About this exercise —
Below are the records; repeat them in full, exactly.

START Records shown

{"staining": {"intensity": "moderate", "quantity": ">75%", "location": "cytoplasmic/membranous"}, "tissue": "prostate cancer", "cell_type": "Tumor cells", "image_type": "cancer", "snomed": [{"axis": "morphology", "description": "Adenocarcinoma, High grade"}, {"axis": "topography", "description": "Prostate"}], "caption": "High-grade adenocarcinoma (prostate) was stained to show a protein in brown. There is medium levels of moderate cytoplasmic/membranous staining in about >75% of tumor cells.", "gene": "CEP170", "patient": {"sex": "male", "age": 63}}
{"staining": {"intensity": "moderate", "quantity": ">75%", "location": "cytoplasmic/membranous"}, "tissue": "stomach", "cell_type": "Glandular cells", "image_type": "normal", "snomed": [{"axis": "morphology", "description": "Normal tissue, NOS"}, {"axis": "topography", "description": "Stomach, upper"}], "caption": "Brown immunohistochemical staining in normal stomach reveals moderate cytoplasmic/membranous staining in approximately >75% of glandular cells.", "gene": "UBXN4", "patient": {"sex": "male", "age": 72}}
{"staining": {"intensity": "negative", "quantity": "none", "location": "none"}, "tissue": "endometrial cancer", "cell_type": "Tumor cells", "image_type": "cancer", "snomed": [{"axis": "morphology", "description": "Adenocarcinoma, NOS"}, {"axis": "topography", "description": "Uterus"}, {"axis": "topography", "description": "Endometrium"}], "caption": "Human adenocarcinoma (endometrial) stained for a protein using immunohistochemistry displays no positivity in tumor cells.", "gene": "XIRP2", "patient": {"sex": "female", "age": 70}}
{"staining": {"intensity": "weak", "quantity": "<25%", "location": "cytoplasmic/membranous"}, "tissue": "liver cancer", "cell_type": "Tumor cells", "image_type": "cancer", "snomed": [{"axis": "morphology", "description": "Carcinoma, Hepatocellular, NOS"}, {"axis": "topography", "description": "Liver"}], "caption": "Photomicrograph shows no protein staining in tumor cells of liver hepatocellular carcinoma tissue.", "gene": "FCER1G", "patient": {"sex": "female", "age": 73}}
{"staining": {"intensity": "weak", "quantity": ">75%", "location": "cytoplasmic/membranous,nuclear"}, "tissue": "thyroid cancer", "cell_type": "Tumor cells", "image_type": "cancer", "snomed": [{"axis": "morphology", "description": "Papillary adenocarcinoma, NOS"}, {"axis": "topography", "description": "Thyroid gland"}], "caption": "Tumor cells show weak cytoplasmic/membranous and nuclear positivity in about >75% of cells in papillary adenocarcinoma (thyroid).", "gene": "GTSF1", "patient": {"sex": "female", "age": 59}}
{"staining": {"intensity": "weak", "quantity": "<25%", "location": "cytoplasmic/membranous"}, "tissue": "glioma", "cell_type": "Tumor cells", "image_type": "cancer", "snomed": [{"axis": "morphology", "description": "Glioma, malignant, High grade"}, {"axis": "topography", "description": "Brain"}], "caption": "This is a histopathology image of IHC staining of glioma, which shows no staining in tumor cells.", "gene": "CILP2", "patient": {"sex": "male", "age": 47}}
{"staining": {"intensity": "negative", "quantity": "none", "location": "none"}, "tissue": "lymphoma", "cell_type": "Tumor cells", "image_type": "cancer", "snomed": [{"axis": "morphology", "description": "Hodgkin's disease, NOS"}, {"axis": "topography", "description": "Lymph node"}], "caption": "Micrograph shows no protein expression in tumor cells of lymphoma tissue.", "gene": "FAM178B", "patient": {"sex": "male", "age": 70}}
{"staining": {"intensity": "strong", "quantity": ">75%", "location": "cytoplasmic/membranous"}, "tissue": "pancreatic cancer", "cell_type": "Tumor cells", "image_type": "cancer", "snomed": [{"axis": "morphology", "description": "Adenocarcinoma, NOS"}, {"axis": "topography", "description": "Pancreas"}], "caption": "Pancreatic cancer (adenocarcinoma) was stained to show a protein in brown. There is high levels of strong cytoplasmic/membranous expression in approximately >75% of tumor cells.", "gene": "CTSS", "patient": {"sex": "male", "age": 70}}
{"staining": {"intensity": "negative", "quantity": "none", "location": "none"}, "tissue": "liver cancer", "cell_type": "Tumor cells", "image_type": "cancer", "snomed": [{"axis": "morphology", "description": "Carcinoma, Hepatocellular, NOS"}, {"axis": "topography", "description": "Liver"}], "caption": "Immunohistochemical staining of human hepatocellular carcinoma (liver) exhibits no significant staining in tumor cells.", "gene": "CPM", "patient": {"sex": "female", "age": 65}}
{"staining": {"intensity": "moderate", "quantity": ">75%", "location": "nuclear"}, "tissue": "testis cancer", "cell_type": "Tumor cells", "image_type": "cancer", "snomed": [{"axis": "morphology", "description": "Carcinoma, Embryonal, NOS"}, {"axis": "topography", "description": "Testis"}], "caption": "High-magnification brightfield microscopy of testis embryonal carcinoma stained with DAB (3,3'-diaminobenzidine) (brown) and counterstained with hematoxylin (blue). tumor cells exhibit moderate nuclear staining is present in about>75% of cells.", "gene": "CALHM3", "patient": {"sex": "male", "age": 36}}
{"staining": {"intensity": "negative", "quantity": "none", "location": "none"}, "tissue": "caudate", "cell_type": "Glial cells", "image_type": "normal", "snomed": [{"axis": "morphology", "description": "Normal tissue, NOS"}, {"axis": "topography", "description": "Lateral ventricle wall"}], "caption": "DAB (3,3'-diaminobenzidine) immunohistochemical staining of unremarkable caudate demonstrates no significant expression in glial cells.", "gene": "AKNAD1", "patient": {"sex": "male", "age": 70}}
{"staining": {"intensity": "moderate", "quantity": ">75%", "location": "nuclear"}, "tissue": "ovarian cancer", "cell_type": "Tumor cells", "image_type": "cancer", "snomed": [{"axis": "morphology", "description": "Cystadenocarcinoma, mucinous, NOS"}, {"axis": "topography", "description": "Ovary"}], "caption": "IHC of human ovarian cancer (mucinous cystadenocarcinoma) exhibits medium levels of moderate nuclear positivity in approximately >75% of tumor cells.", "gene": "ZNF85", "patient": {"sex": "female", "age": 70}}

END Records shown

Solution to this exercise —
{"staining": {"intensity": "moderate", "quantity": ">75%", "location": "cytoplasmic/membranous"}, "tissue": "prostate cancer", "cell_type": "Tumor cells", "image_type": "cancer", "snomed": [{"axis": "morphology", "description": "Adenocarcinoma, High grade"}, {"axis": "topography", "description": "Prostate"}], "caption": "High-grade adenocarcinoma (prostate) was stained to show a protein in brown. There is medium levels of moderate cytoplasmic/membranous staining in about >75% of tumor cells.", "gene": "CEP170", "patient": {"sex": "male", "age": 63}}
{"staining": {"intensity": "moderate", "quantity": ">75%", "location": "cytoplasmic/membranous"}, "tissue": "stomach", "cell_type": "Glandular cells", "image_type": "normal", "snomed": [{"axis": "morphology", "description": "Normal tissue, NOS"}, {"axis": "topography", "description": "Stomach, upper"}], "caption": "Brown immunohistochemical staining in normal stomach reveals moderate cytoplasmic/membranous staining in approximately >75% of glandular cells.", "gene": "UBXN4", "patient": {"sex": "male", "age": 72}}
{"staining": {"intensity": "negative", "quantity": "none", "location": "none"}, "tissue": "endometrial cancer", "cell_type": "Tumor cells", "image_type": "cancer", "snomed": [{"axis": "morphology", "description": "Adenocarcinoma, NOS"}, {"axis": "topography", "description": "Uterus"}, {"axis": "topography", "description": "Endometrium"}], "caption": "Human adenocarcinoma (endometrial) stained for a protein using immunohistochemistry displays no positivity in tumor cells.", "gene": "XIRP2", "patient": {"sex": "female", "age": 70}}
{"staining": {"intensity": "weak", "quantity": "<25%", "location": "cytoplasmic/membranous"}, "tissue": "liver cancer", "cell_type": "Tumor cells", "image_type": "cancer", "snomed": [{"axis": "morphology", "description": "Carcinoma, Hepatocellular, NOS"}, {"axis": "topography", "description": "Liver"}], "caption": "Photomicrograph shows no protein staining in tumor cells of liver hepatocellular carcinoma tissue.", "gene": "FCER1G", "patient": {"sex": "female", "age": 73}}
{"staining": {"intensity": "weak", "quantity": ">75%", "location": "cytoplasmic/membranous,nuclear"}, "tissue": "thyroid cancer", "cell_type": "Tumor cells", "image_type": "cancer", "snomed": [{"axis": "morphology", "description": "Papillary adenocarcinoma, NOS"}, {"axis": "topography", "description": "Thyroid gland"}], "caption": "Tumor cells show weak cytoplasmic/membranous and nuclear positivity in about >75% of cells in papillary adenocarcinoma (thyroid).", "gene": "GTSF1", "patient": {"sex": "female", "age": 59}}
{"staining": {"intensity": "weak", "quantity": "<25%", "location": "cytoplasmic/membranous"}, "tissue": "glioma", "cell_type": "Tumor cells", "image_type": "cancer", "snomed": [{"axis": "morphology", "description": "Glioma, malignant, High grade"}, {"axis": "topography", "description": "Brain"}], "caption": "This is a histopathology image of IHC staining of glioma, which shows no staining in tumor cells.", "gene": "CILP2", "patient": {"sex": "male", "age": 47}}
{"staining": {"intensity": "negative", "quantity": "none", "location": "none"}, "tissue": "lymphoma", "cell_type": "Tumor cells", "image_type": "cancer", "snomed": [{"axis": "morphology", "description": "Hodgkin's disease, NOS"}, {"axis": "topography", "description": "Lymph node"}], "caption": "Micrograph shows no protein expression in tumor cells of lymphoma tissue.", "gene": "FAM178B", "patient": {"sex": "male", "age": 70}}
{"staining": {"intensity": "strong", "quantity": ">75%", "location": "cytoplasmic/membranous"}, "tissue": "pancreatic cancer", "cell_type": "Tumor cells", "image_type": "cancer", "snomed": [{"axis": "morphology", "description": "Adenocarcinoma, NOS"}, {"axis": "topography", "description": "Pancreas"}], "caption": "Pancreatic cancer (adenocarcinoma) was stained to show a protein in brown. There is high levels of strong cytoplasmic/membranous expression in approximately >75% of tumor cells.", "gene": "CTSS", "patient": {"sex": "male", "age": 70}}
{"staining": {"intensity": "negative", "quantity": "none", "location": "none"}, "tissue": "liver cancer", "cell_type": "Tumor cells", "image_type": "cancer", "snomed": [{"axis": "morphology", "description": "Carcinoma, Hepatocellular, NOS"}, {"axis": "topography", "description": "Liver"}], "caption": "Immunohistochemical staining of human hepatocellular carcinoma (liver) exhibits no significant staining in tumor cells.", "gene": "CPM", "patient": {"sex": "female", "age": 65}}
{"staining": {"intensity": "moderate", "quantity": ">75%", "location": "nuclear"}, "tissue": "testis cancer", "cell_type": "Tumor cells", "image_type": "cancer", "snomed": [{"axis": "morphology", "description": "Carcinoma, Embryonal, NOS"}, {"axis": "topography", "description": "Testis"}], "caption": "High-magnification brightfield microscopy of testis embryonal carcinoma stained with DAB (3,3'-diaminobenzidine) (brown) and counterstained with hematoxylin (blue). tumor cells exhibit moderate nuclear staining is present in about>75% of cells.", "gene": "CALHM3", "patient": {"sex": "male", "age": 36}}
{"staining": {"intensity": "negative", "quantity": "none", "location": "none"}, "tissue": "caudate", "cell_type": "Glial cells", "image_type": "normal", "snomed": [{"axis": "morphology", "description": "Normal tissue, NOS"}, {"axis": "topography", "description": "Lateral ventricle wall"}], "caption": "DAB (3,3'-diaminobenzidine) immunohistochemical staining of unremarkable caudate demonstrates no significant expression in glial cells.", "gene": "AKNAD1", "patient": {"sex": "male", "age": 70}}
{"staining": {"intensity": "moderate", "quantity": ">75%", "location": "nuclear"}, "tissue": "ovarian cancer", "cell_type": "Tumor cells", "image_type": "cancer", "snomed": [{"axis": "morphology", "description": "Cystadenocarcinoma, mucinous, NOS"}, {"axis": "topography", "description": "Ovary"}], "caption": "IHC of human ovarian cancer (mucinous cystadenocarcinoma) exhibits medium levels of moderate nuclear positivity in approximately >75% of tumor cells.", "gene": "ZNF85", "patient": {"sex": "female", "age": 70}}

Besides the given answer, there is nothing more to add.